When Health Canada released its new regulations for cannabis edibles, beverages, topicals, and concentrates, they made sure to let the public know that it would take time to vet and approve products.
It’s now been 60 days since October 17, 2019, meaning the waiting period is up.
And while Monday has brought reports of a few edibles popping up on the east coast of Canada, Ontario will likely not see a legally infused snack on shelves until January.
“Cannabis products in new categories should begin to appear in retail stores in early January,” Daffyd Roderick, director of communications at the OCS, told Daily Hive in an emailed statement. “The early January date aligns with the schedule of shipment from licensed producers, orders from retailers, and delivery to market.”
He went on to say that online sales on OCS’s online portal will follow shortly after, likely in mid-January.
“We want to support the success of retail stores by ensuring they can obtain a sufficient supply of new products from licensed producers,” he wrote.
The new line of cannabis products has appeared in CannabisNL’s website — Newfoundland and Labrador’s provincial distributor. At the time of publication, it is the only provincial site showing edibles, concentrates, and topical products in stock.
Reporting by Bloomberg BNN on the subject says that all other provinces are being mired by delays, though some could have products available before the end of the week, and others expected by Christmas.
This second wave of cannabis products comes with some fairly stringent regulations on packaging and dosage.
Regulations on edible cannabis will not allow more than 10 mg of THC per packaged product. No added vitamins or minerals can be allowed, as well as no added nicotine or alcohol. A limit is being placed on caffeine.
They are also not allowed to have any dietary claims. Cannabis edibles cannot be produced in the same facility as non-infused foods. Health Canada says this is to limit cross-contamination.
Health Canada would not comment specifically on gummy products during a teleconference call to media, though they did say that they would evaluate them on a case-by-case basis.
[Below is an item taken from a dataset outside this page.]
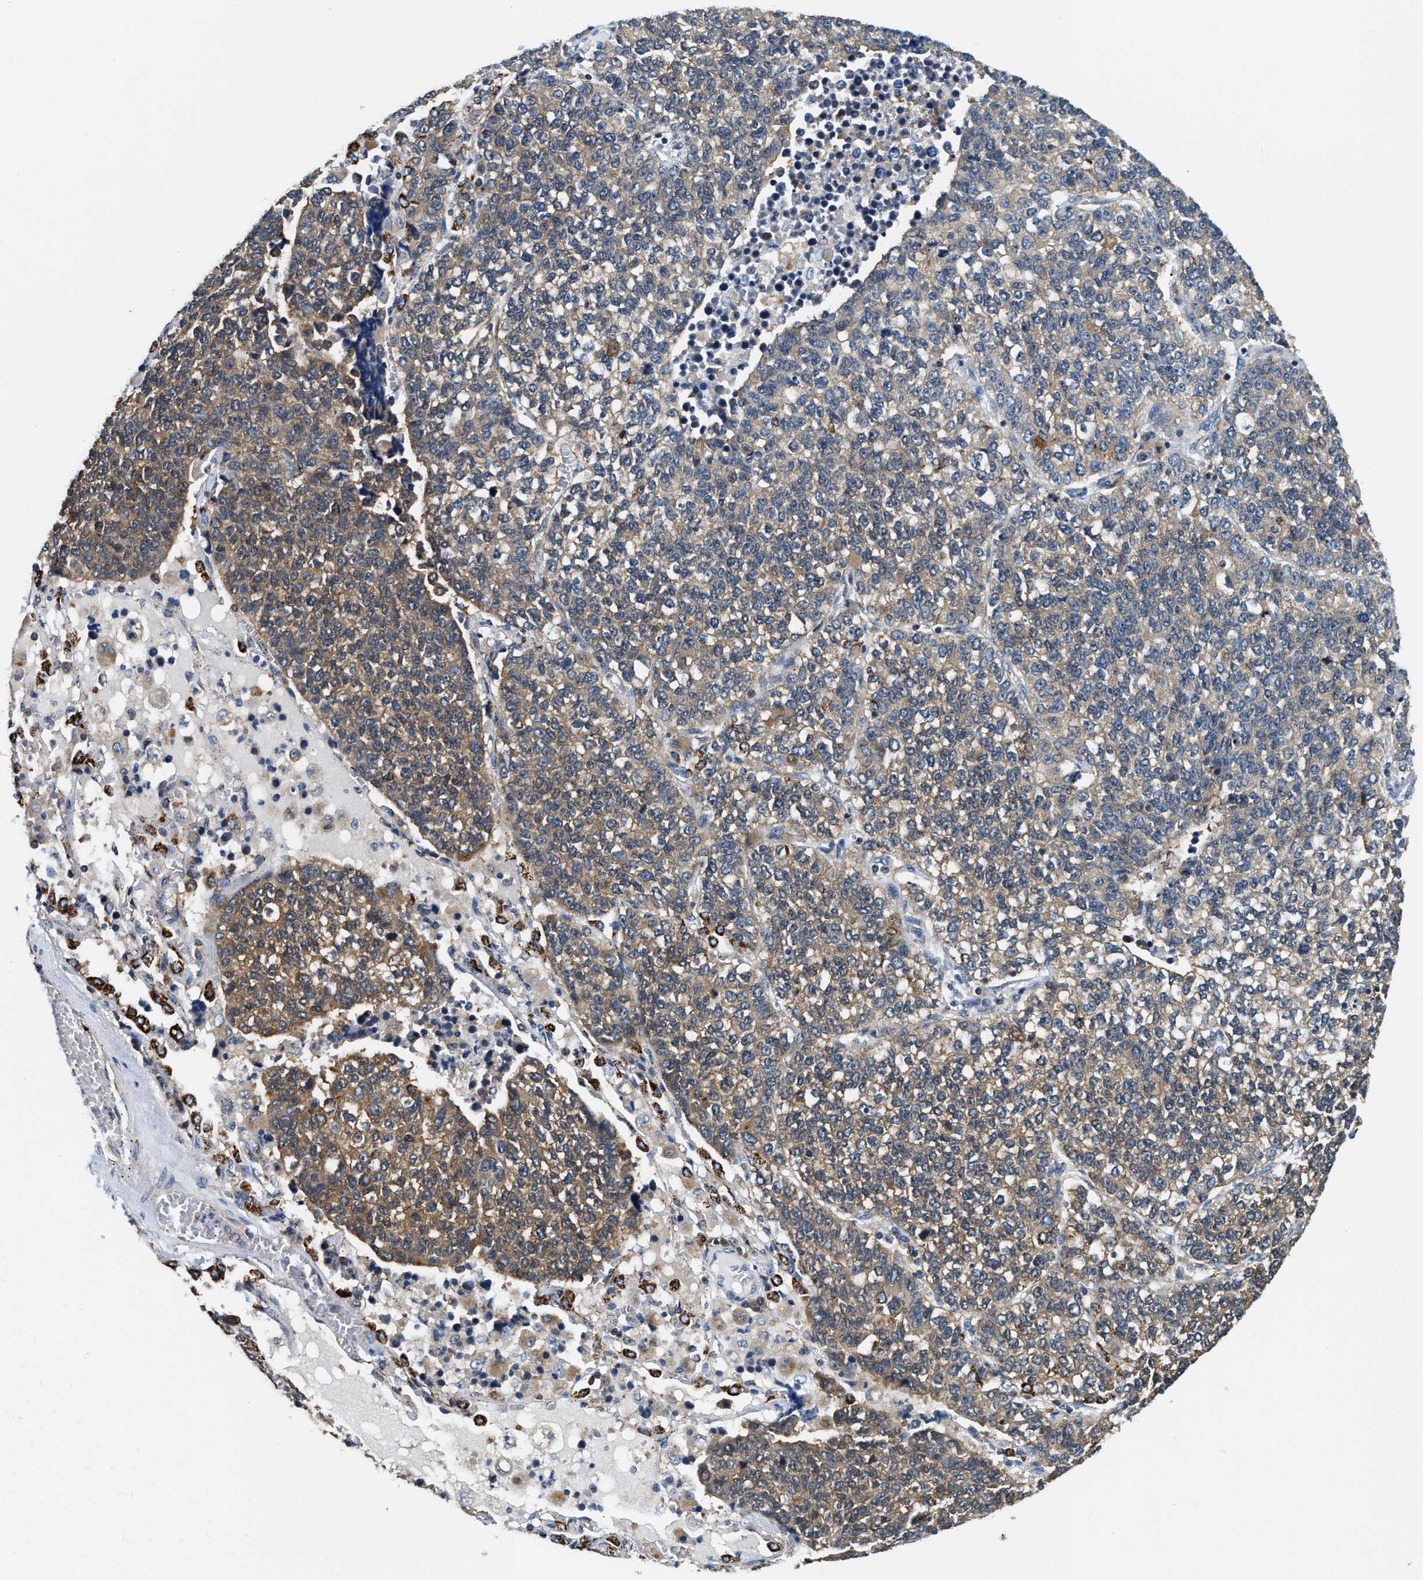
{"staining": {"intensity": "moderate", "quantity": "<25%", "location": "cytoplasmic/membranous"}, "tissue": "lung cancer", "cell_type": "Tumor cells", "image_type": "cancer", "snomed": [{"axis": "morphology", "description": "Adenocarcinoma, NOS"}, {"axis": "topography", "description": "Lung"}], "caption": "Immunohistochemistry (IHC) of human lung cancer exhibits low levels of moderate cytoplasmic/membranous staining in approximately <25% of tumor cells.", "gene": "CCM2", "patient": {"sex": "male", "age": 49}}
Any products determined to appeal to young people (by shape, colour, flavour, etc.) would be found to not be in compliance and could face penalties (including a $5 million fine).
Cannabis concentrates can be both ingested (typically through capsules) or inhaled (through vaping).
Ingested cannabis concentrates cannot contain more than 10 mg of THC per dose, though they can be sold in packages of up to 1,000 mg. Vape containers can also only contain up to 1,000 mg of THC.
The maximum package size is 90 mL for liquid extracts if under 3% THC, and 7.5 g for solid extracts if over 3% THC.
Products cannot have added vitamins, minerals, nicotine, alcohol, caffeine, sugars, colours, or sweeteners.
Topicals are cannabis products applied to the skin, hair, or nails. As with concentrates, packages must not contain more than 1,000 mg of THC.
They can contain no nicotine or alcohol and are only for use on skin, hair, and nails. They are not to be used, or advertised for use, in eyes or on damaged skin.